South Africa’s shutdown threatens PGM supply. South Africa has been placed on a 21-day lockdown to slow the spread of the coronavirus. Underground mining operations will be put on care and maintenance for a minimum of three weeks, and there is a possibility (given today’s low metal price regime) that a few marginal shafts may remain closed for even longer. However, smelters and refineries may remain operational on a lower-scaled basis, meaning the processing of stockpiled surface material will continue. These plants are highly cash generative and are strong contributors to the South African economy. Mining operations at Anglo American Platinum’s Mogalakwena (open pit) and Mototolo (highly mechanised) mines may also continue on a reduced basis. There is a possibility that this shutdown will cause delays to mine expansions and new projects. South Africa accounts for 70% of the world’s supply of platinum, 35% of palladium, 81% of rhodium, 80% of iridium and 90% of ruthenium.
The tight palladium market, with its geographically diverse supply base, is less exposed to South Africa’s temporary shutdown. Nevertheless, the palladium price rallied, gaining $420/oz (+20%) on the news of South Africa’s shutdown. Mines in other key regions such as Russia and North America remain operational, but the situation is constantly changing. Sibanye-Stillwater will be maintaining output from its US operations (Stillwater), but there will be a temporary impact on production growth from the Blitz project. In Russia, Nornickel’s PGM output remains unchanged.
Russian Platinum continues alone with the Arctic Palladium project. Russian Platinum has withdrawn from the joint venture with Nornickel regarding the future Arctic Palladium project, owing to a lack of approval by one of Nornickel’s shareholders. Russian Platinum will proceed with the development of the Chernogorskoye and the southern part of the Norilsk-1 deposit on its own, which means the total size of the project has reduced by around a third. The development of the first deposit is due to start from 2024. Details of the services and resources Nornickel can offer are still in discussion.
The world is shutting down as China starts to revive. Most car plants in China are starting to ramp up production after extended closures for much of the first quarter, providing modest relief for global manufacturers as the COVID-19 outbreak causes factories to shut down across the rest of the world. Annual sales in China are predicted to decline by 10% this year (source: China Passenger Car Association), with demand expected to return to normal in the second half of the year. However, the outlook for the global market is continually changing and remains weak. Most plants across Europe, the US and Latin America are now closed, pushing the palladium and rhodium markets into an inevitable surplus.
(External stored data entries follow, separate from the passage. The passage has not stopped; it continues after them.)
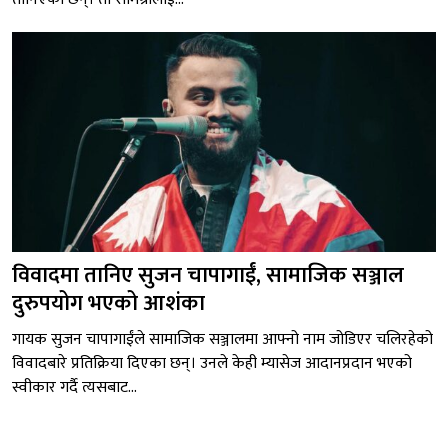
विवादमा तानिए सुजन चापागाईं, सामाजिक सञ्जाल
दुरुपयोग भएको आशंका
गायक सुजन चापागाईंले सामाजिक सञ्जालमा आफ्नो नाम जोडिएर चलिरहेको
विवादबारे प्रतिक्रिया दिएका छन्। उनले केही म्यासेज आदानप्रदान भएको
स्वीकार गर्दै त्यसबाट...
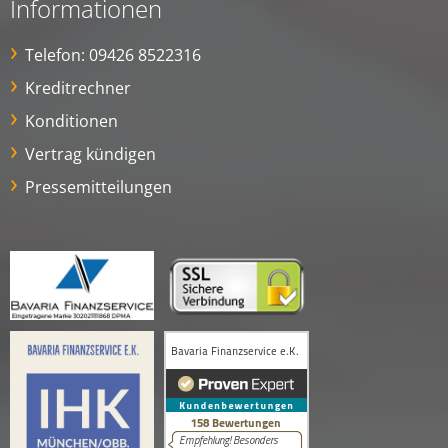
Informationen
Telefon:
09426 8522316
Kreditrechner
Konditionen
Vertrag kündigen
Pressemitteilungen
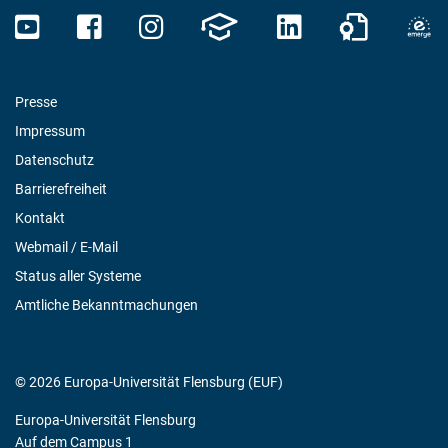
Presse
Impressum
Datenschutz
Barrierefreiheit
Kontakt
Webmail / E-Mail
Status aller Systeme
Amtliche Bekanntmachungen
© 2026 Europa-Universität Flensburg (EUF)
Europa-Universität Flensburg
Auf dem Campus 1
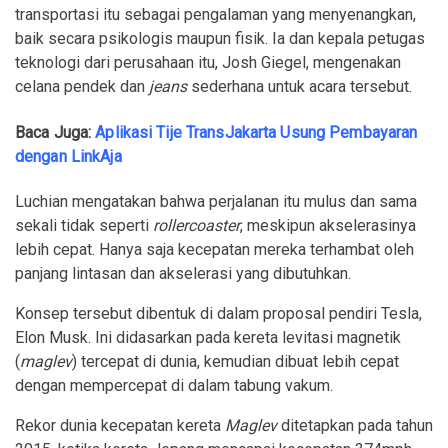
transportasi itu sebagai pengalaman yang menyenangkan,
baik secara psikologis maupun fisik. Ia dan kepala petugas
teknologi dari perusahaan itu, Josh Giegel, mengenakan
celana pendek dan
jeans
sederhana untuk acara tersebut.
Baca Juga:
Aplikasi Tije TransJakarta Usung Pembayaran
dengan LinkAja
Luchian mengatakan bahwa perjalanan itu mulus dan sama
sekali tidak seperti
rollercoaster
, meskipun akselerasinya
lebih cepat. Hanya saja kecepatan mereka terhambat oleh
panjang lintasan dan akselerasi yang dibutuhkan.
Konsep tersebut dibentuk di dalam proposal pendiri Tesla,
Elon Musk. Ini didasarkan pada kereta levitasi magnetik
(
maglev
) tercepat di dunia, kemudian dibuat lebih cepat
dengan mempercepat di dalam tabung vakum.
Rekor dunia kecepatan kereta
Maglev
ditetapkan pada tahun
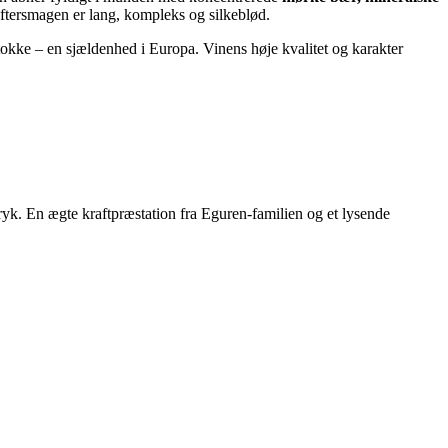
eftersmagen er lang, kompleks og silkeblød.
tokke – en sjældenhed i Europa. Vinens høje kvalitet og karakter
dtryk. En ægte kraftpræstation fra Eguren-familien og et lysende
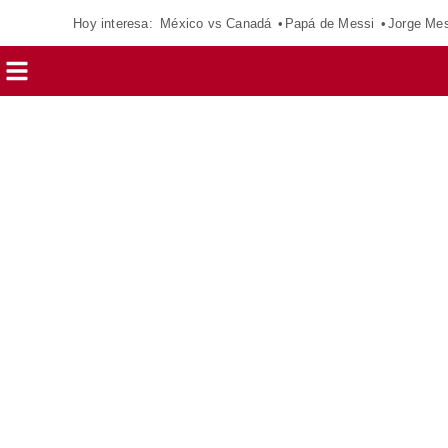
Hoy interesa:
México vs Canadá
Papá de Messi
Jorge Mes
All precious metals prices bounced last week. Sentiment became more positive and stock markets rallied while the dollarweakened. Sharp rebounds often occur after rapid price declines, but it could simply be a short covering rally. If so, further downside is possible in the near term. The news of supply disruption from South Africa provided an additional boost on Wednesday, however, and saw the rhodium price rally $3,000/oz (+46%) in a day before closing the week up 92%. The fall in demand for metal following the initial shutdown in China is likely to have been partially offset by stockpiling while prices were low earlier in the month.
Gold rallied last week, driven by strong physical demand, after three major metal refineries in Switzerland suspended operations due to COVID-19 and travel restrictions started to threaten the movement of metal around the world. The price on the COMEX gold futures exchange in New York reached a $70/oz premium over the London spot price on Tuesday due to a shortage of the 100-oz bars required to settle futures contracts in the US. The prices usually trade within a few dollars of each other. CME Group launched a new futures contract on Tuesday evening that could be settled against the delivery of 400-oz or 1-kg gold bars, in addition to the usual 100-oz bar, to relieve liquidity issues. The gold price is now up 6% over the year to date, while silver is down 20% despite reports of strong coin and bar demand. The gold:silver ratio is still high (112.8) and silver continues to underperform.